TRY IT => When the string "jump" is part of a line below, that line should be copied.

DATA BELOW =>
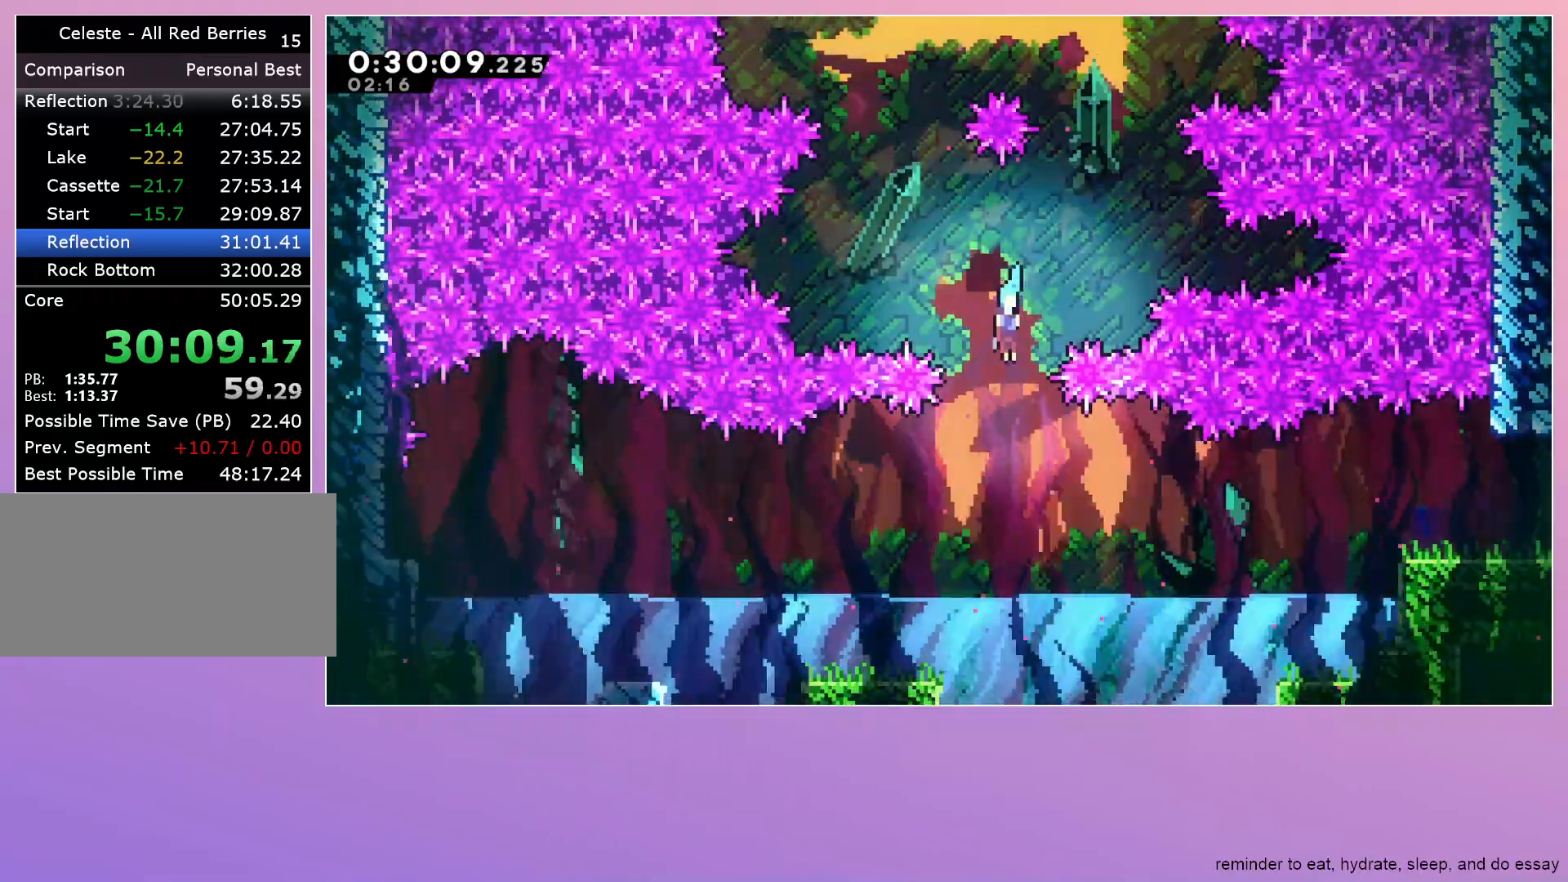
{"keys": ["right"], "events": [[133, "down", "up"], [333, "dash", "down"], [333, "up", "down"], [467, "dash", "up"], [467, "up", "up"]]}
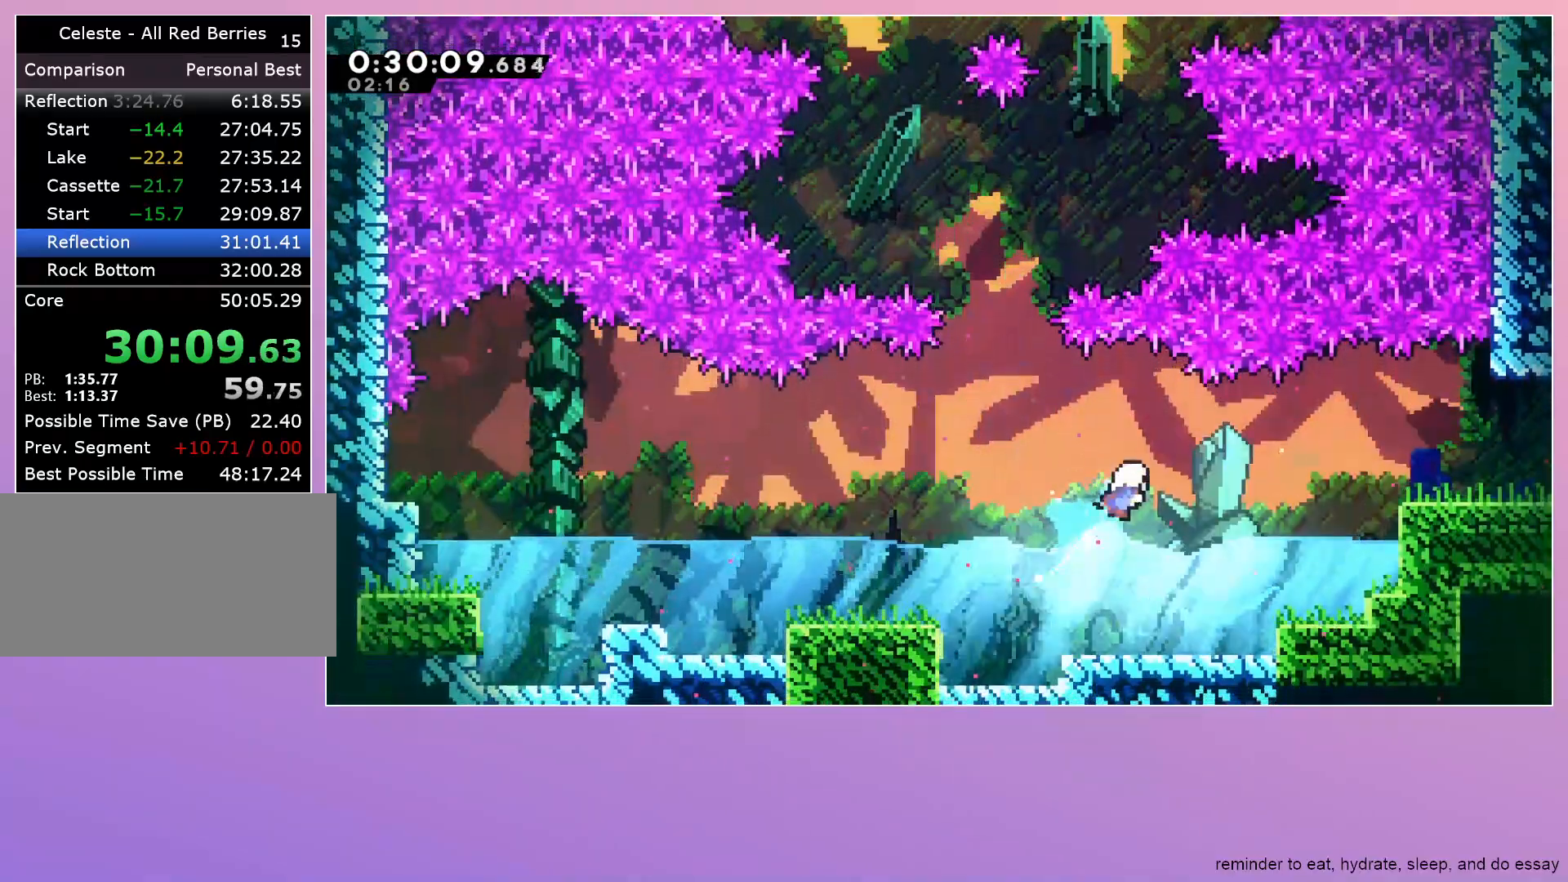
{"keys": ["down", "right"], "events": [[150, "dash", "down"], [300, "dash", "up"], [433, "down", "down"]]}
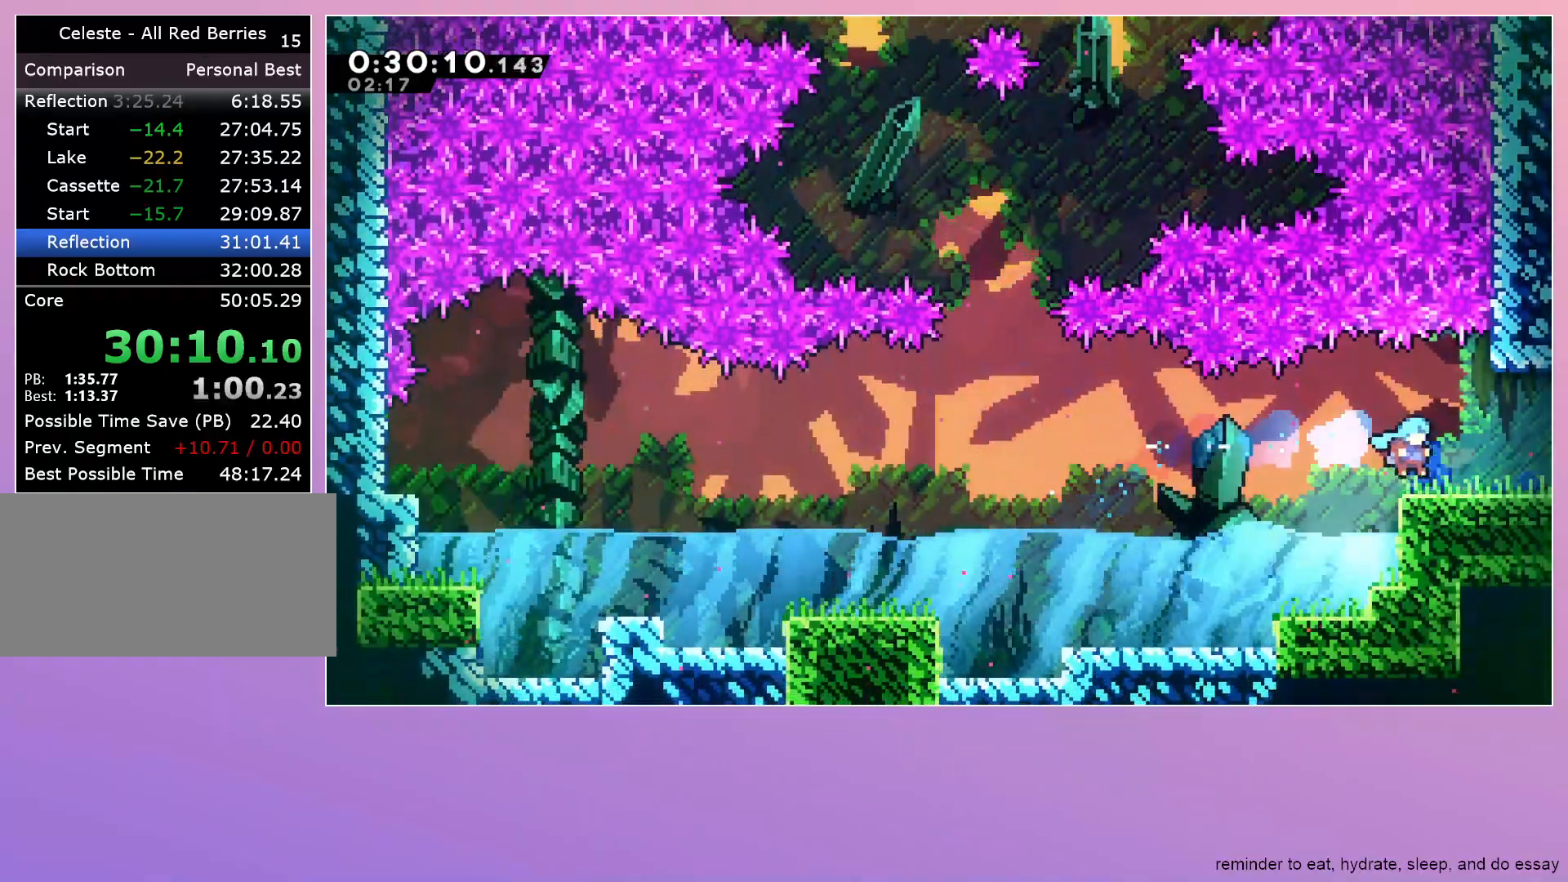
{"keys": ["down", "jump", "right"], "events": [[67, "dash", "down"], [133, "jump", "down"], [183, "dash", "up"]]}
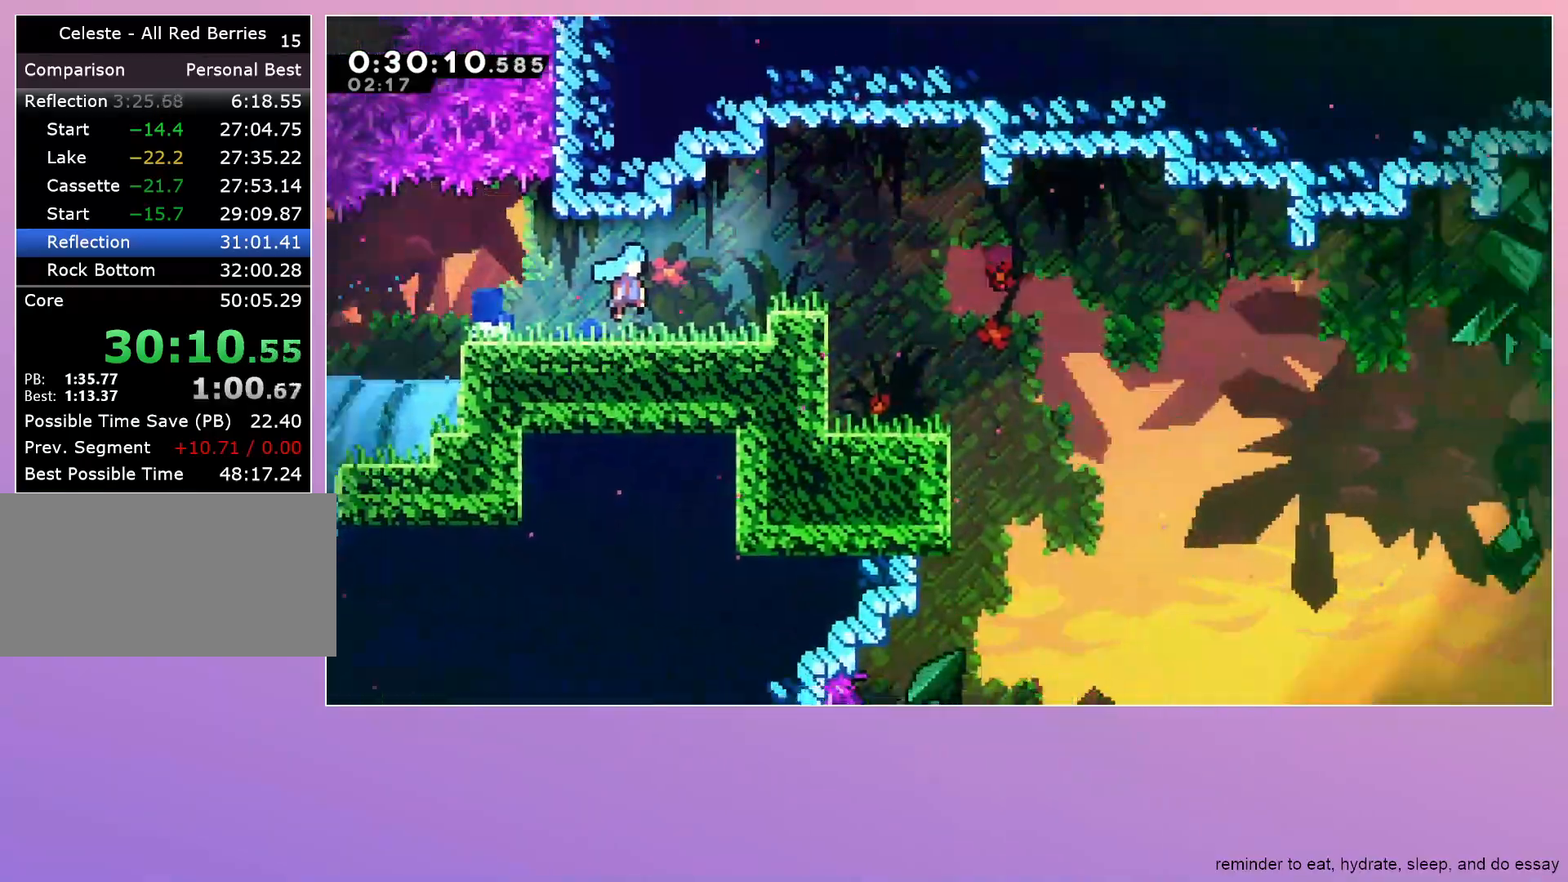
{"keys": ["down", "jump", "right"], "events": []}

EXERCISE RESPONSE =>
{"keys": ["down", "jump", "right"], "events": [[67, "dash", "down"], [133, "jump", "down"], [183, "dash", "up"]]}
{"keys": ["down", "jump", "right"], "events": []}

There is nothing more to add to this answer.